**WHAT TO PRODUCE**
Copy out, without any changes, every line from the start of the records through the line containing "も東京ビッグサイトに移して開催します。", including that line.

::: MATERIAL FOR THE TASK

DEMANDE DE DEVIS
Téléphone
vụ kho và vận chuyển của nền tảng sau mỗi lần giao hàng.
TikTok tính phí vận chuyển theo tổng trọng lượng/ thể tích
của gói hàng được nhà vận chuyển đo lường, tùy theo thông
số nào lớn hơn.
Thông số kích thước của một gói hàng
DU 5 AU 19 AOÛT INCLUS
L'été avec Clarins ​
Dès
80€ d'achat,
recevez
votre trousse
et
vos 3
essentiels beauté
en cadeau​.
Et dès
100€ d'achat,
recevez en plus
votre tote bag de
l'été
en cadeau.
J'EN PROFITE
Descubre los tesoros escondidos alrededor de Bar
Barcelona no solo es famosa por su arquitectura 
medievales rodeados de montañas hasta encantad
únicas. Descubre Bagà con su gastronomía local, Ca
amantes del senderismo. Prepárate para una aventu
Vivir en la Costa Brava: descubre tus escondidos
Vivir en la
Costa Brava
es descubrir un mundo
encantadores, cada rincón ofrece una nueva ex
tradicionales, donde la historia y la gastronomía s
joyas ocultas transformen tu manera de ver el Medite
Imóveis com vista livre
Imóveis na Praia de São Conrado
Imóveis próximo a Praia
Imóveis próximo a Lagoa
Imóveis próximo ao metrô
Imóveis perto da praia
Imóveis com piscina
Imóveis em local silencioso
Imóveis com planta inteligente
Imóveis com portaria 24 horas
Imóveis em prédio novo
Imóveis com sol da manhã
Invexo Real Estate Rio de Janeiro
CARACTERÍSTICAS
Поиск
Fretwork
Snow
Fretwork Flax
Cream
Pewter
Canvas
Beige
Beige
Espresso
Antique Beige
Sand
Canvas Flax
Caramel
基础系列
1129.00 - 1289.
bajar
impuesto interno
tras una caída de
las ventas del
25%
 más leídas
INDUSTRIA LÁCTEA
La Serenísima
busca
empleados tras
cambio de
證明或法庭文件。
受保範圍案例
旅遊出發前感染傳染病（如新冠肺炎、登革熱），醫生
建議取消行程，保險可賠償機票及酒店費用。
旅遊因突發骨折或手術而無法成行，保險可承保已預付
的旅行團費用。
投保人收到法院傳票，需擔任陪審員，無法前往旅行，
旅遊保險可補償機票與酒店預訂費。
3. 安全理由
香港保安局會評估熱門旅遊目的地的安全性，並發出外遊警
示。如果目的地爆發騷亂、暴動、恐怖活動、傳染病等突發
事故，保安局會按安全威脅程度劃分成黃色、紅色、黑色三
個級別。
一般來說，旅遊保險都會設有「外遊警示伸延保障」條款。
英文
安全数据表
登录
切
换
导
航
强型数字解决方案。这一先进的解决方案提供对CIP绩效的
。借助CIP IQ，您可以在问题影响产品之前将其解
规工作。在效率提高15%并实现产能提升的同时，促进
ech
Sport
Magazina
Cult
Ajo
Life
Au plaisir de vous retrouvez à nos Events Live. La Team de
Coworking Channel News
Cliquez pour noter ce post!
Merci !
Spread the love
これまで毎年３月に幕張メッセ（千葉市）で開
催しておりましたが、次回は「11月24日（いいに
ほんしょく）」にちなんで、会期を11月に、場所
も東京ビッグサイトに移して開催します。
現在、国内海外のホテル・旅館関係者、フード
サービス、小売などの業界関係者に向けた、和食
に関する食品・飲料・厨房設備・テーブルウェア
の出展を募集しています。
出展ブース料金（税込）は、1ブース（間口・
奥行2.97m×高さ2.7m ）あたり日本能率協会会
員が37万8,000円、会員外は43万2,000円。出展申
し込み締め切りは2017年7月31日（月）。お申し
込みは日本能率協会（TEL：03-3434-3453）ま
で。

::::::

**SOLUTION BELOW**
DEMANDE DE DEVIS
Téléphone
vụ kho và vận chuyển của nền tảng sau mỗi lần giao hàng.
TikTok tính phí vận chuyển theo tổng trọng lượng/ thể tích
của gói hàng được nhà vận chuyển đo lường, tùy theo thông
số nào lớn hơn.
Thông số kích thước của một gói hàng
DU 5 AU 19 AOÛT INCLUS
L'été avec Clarins ​
Dès
80€ d'achat,
recevez
votre trousse
et
vos 3
essentiels beauté
en cadeau​.
Et dès
100€ d'achat,
recevez en plus
votre tote bag de
l'été
en cadeau.
J'EN PROFITE
Descubre los tesoros escondidos alrededor de Bar
Barcelona no solo es famosa por su arquitectura 
medievales rodeados de montañas hasta encantad
únicas. Descubre Bagà con su gastronomía local, Ca
amantes del senderismo. Prepárate para una aventu
Vivir en la Costa Brava: descubre tus escondidos
Vivir en la
Costa Brava
es descubrir un mundo
encantadores, cada rincón ofrece una nueva ex
tradicionales, donde la historia y la gastronomía s
joyas ocultas transformen tu manera de ver el Medite
Imóveis com vista livre
Imóveis na Praia de São Conrado
Imóveis próximo a Praia
Imóveis próximo a Lagoa
Imóveis próximo ao metrô
Imóveis perto da praia
Imóveis com piscina
Imóveis em local silencioso
Imóveis com planta inteligente
Imóveis com portaria 24 horas
Imóveis em prédio novo
Imóveis com sol da manhã
Invexo Real Estate Rio de Janeiro
CARACTERÍSTICAS
Поиск
Fretwork
Snow
Fretwork Flax
Cream
Pewter
Canvas
Beige
Beige
Espresso
Antique Beige
Sand
Canvas Flax
Caramel
基础系列
1129.00 - 1289.
bajar
impuesto interno
tras una caída de
las ventas del
25%
 más leídas
INDUSTRIA LÁCTEA
La Serenísima
busca
empleados tras
cambio de
證明或法庭文件。
受保範圍案例
旅遊出發前感染傳染病（如新冠肺炎、登革熱），醫生
建議取消行程，保險可賠償機票及酒店費用。
旅遊因突發骨折或手術而無法成行，保險可承保已預付
的旅行團費用。
投保人收到法院傳票，需擔任陪審員，無法前往旅行，
旅遊保險可補償機票與酒店預訂費。
3. 安全理由
香港保安局會評估熱門旅遊目的地的安全性，並發出外遊警
示。如果目的地爆發騷亂、暴動、恐怖活動、傳染病等突發
事故，保安局會按安全威脅程度劃分成黃色、紅色、黑色三
個級別。
一般來說，旅遊保險都會設有「外遊警示伸延保障」條款。
英文
安全数据表
登录
切
换
导
航
强型数字解决方案。这一先进的解决方案提供对CIP绩效的
。借助CIP IQ，您可以在问题影响产品之前将其解
规工作。在效率提高15%并实现产能提升的同时，促进
ech
Sport
Magazina
Cult
Ajo
Life
Au plaisir de vous retrouvez à nos Events Live. La Team de
Coworking Channel News
Cliquez pour noter ce post!
Merci !
Spread the love
これまで毎年３月に幕張メッセ（千葉市）で開
催しておりましたが、次回は「11月24日（いいに
ほんしょく）」にちなんで、会期を11月に、場所
も東京ビッグサイトに移して開催します。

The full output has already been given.